Não seria aqui impróprio inferir que o povo nasceu com a essência potestativa, todavia ainda não aprendeu a exercer o poder genuíno que toscaneja perturbadoramente em seu condescendente espírito. Se existe alguma relação visceral de poder entre a Divindade e o povo moderno, ainda não a conhecemos de todo – quiçá, nem de menos. Para nós, Cristãos, cuja apologética advoga que Deus é o distintivo máximo e sobranceiro de poder e de jurisdição, acima do qual nenhum outro há nos panteões espalhados pelo Universo, não seria assim tão imprudente pensar que a Sua voz jamais fora ouvida, exceto pelo que se sabe acerca dos contextos que atestam alguns episódios da história, nos quais deliram juntas a zetética e a aporética, no que diz respeito às coisas de Deus e de Sua afinidade com o povo. A dúvida – sobretudo a cartesiana – também é poder, e já mostrou que é capaz de nos levar à verdade, por isso, pensamos, logo existimos. E se são verdadeiras então tais premissas, quando vocifera o povo omitindo o seu poder e as suas absorções, significa pensar que ele assim se atemoriza e se acovarda? Essa indagação dar à luz outra ainda mais perigosa: como exercer o poder sem a riqueza?

A voz do povo, mesmo exausta de fertilidade, tem poder até nos tribunais, mormente quando a comoção social se agiganta e move a mão do julgador para a convenção de uma justiça retributiva enérgica e lancinante. As vozes populares são de quase todo vingativas, e isso é entendido muitas vezes como poder. A riqueza, por sua vez, principia a sua consolidação quando do exercício do poder de escolha, e da escolha promissora; é quando ela se faz.

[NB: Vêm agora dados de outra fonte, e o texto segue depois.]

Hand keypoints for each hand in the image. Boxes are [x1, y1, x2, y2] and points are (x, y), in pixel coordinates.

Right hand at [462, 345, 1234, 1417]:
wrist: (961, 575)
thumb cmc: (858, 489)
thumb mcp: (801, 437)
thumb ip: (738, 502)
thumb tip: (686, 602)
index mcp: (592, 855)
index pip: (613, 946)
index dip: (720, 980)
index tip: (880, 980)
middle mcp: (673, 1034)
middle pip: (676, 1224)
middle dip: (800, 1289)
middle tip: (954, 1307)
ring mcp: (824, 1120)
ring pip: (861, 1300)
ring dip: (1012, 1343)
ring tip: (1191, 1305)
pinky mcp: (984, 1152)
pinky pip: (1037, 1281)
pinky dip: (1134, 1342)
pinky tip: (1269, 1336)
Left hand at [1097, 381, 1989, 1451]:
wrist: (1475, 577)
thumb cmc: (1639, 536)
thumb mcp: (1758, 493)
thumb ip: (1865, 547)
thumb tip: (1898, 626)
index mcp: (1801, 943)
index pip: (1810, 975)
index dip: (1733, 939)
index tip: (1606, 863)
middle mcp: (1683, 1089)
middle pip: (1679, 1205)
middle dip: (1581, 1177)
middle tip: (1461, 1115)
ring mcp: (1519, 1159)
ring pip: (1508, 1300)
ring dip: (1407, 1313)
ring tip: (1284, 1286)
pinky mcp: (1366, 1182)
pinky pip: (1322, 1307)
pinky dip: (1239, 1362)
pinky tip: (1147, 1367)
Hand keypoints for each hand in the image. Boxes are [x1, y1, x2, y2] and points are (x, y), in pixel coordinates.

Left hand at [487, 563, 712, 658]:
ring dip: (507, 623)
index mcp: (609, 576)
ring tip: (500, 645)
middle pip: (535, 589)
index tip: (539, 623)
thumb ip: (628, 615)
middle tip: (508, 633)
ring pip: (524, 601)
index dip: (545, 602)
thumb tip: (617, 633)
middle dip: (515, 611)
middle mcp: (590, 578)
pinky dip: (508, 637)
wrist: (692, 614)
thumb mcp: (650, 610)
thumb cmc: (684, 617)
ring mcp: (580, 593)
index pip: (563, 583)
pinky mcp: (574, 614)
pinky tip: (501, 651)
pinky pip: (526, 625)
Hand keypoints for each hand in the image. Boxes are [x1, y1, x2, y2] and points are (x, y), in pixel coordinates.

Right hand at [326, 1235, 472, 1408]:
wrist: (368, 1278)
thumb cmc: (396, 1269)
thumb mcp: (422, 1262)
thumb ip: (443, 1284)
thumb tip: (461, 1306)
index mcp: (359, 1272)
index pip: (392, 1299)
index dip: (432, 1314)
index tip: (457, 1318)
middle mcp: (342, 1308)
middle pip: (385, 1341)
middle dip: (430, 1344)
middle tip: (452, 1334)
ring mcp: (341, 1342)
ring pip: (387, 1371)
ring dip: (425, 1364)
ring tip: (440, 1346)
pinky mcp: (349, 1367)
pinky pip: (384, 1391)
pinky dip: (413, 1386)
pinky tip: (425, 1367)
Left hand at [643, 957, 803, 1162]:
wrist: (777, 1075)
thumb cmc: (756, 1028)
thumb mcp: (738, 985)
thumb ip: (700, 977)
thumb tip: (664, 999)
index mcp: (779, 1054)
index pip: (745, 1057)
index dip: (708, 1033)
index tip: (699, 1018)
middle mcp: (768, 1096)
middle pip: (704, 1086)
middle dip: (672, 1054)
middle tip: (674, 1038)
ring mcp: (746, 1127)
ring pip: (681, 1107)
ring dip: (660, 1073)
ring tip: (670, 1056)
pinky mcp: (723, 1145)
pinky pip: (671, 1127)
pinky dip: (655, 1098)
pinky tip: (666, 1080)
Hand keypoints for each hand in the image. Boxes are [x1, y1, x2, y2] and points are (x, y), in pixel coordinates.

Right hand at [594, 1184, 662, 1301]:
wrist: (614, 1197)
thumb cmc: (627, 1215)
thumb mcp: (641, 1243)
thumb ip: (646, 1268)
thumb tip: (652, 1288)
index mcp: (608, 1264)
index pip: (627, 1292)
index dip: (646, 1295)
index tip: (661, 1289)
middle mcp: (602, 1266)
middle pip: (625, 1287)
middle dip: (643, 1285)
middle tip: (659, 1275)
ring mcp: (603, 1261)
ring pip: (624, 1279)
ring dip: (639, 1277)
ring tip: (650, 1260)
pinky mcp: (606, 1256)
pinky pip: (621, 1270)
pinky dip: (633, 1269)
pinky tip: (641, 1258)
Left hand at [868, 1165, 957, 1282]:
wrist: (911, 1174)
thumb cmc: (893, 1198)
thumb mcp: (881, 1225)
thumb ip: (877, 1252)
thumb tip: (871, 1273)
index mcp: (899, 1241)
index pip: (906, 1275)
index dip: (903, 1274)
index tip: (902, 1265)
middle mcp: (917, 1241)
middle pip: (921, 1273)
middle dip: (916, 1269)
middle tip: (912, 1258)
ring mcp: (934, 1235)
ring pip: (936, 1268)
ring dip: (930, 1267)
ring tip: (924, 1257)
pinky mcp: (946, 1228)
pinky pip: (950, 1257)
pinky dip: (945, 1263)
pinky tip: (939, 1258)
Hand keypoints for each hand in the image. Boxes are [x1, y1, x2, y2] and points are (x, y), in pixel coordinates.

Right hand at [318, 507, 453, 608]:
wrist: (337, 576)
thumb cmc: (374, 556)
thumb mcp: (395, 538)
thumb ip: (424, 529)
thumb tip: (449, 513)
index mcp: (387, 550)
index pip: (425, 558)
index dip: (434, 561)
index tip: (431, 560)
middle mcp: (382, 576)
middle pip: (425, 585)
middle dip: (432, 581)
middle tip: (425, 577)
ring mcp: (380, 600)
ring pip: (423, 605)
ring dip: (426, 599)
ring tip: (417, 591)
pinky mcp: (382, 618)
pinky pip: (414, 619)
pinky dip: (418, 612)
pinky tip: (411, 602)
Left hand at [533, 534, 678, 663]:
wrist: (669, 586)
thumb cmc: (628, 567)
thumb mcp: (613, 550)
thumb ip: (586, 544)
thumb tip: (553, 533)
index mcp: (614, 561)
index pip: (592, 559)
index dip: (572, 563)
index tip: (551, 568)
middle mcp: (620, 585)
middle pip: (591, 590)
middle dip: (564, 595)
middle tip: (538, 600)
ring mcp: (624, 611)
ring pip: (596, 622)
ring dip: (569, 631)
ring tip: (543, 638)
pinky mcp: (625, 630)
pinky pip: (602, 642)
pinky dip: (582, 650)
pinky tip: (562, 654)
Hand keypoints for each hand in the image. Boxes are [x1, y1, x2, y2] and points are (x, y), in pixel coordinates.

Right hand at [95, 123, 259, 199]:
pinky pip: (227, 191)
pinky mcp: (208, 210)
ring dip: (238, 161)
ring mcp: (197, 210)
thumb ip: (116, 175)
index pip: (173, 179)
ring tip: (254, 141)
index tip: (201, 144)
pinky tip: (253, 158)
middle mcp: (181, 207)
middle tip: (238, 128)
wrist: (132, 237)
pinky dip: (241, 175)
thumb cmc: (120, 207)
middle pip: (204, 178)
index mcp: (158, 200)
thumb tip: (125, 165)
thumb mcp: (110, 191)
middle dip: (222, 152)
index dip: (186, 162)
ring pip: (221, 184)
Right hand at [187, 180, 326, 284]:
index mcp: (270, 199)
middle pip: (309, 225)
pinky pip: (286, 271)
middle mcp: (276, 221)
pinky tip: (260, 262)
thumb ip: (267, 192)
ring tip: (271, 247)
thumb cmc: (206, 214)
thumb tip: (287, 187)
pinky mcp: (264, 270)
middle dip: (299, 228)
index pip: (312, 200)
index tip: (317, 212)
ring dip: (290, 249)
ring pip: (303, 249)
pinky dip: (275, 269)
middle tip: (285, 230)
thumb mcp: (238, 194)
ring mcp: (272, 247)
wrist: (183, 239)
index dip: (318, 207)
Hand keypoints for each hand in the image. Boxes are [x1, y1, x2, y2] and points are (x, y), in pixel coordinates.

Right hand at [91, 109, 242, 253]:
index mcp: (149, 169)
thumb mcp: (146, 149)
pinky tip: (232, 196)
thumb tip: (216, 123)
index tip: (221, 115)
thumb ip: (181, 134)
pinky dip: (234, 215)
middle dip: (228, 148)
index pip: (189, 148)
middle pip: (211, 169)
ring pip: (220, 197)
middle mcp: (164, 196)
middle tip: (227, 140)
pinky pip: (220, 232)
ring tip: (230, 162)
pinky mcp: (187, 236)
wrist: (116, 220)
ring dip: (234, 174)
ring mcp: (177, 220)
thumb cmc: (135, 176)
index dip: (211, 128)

O poder é assegurado ao povo regularmente, a cada dois anos – em alguns casos, em menor período – e, não raro, ele mesmo, o povo, opta pelo piormente disponível para tutelar os seus anseios. Dessas opções malfadas germinam ilusões, decepções, atrocidades, desesperança, revolta… O povo planta, o povo escolhe; o povo sofre, o povo colhe.
Sem demora, se avizinha aí mais uma chance de exercício de poder; de poder popular, em breve. Até lá, “A voz do povo, a voz de Deus”, será uma arquitetura frásica sobrecarregada de significações utópicas que ambicionaremos sempre, mas da qual ainda descremos com vigorosa amplitude. Que o povo fale!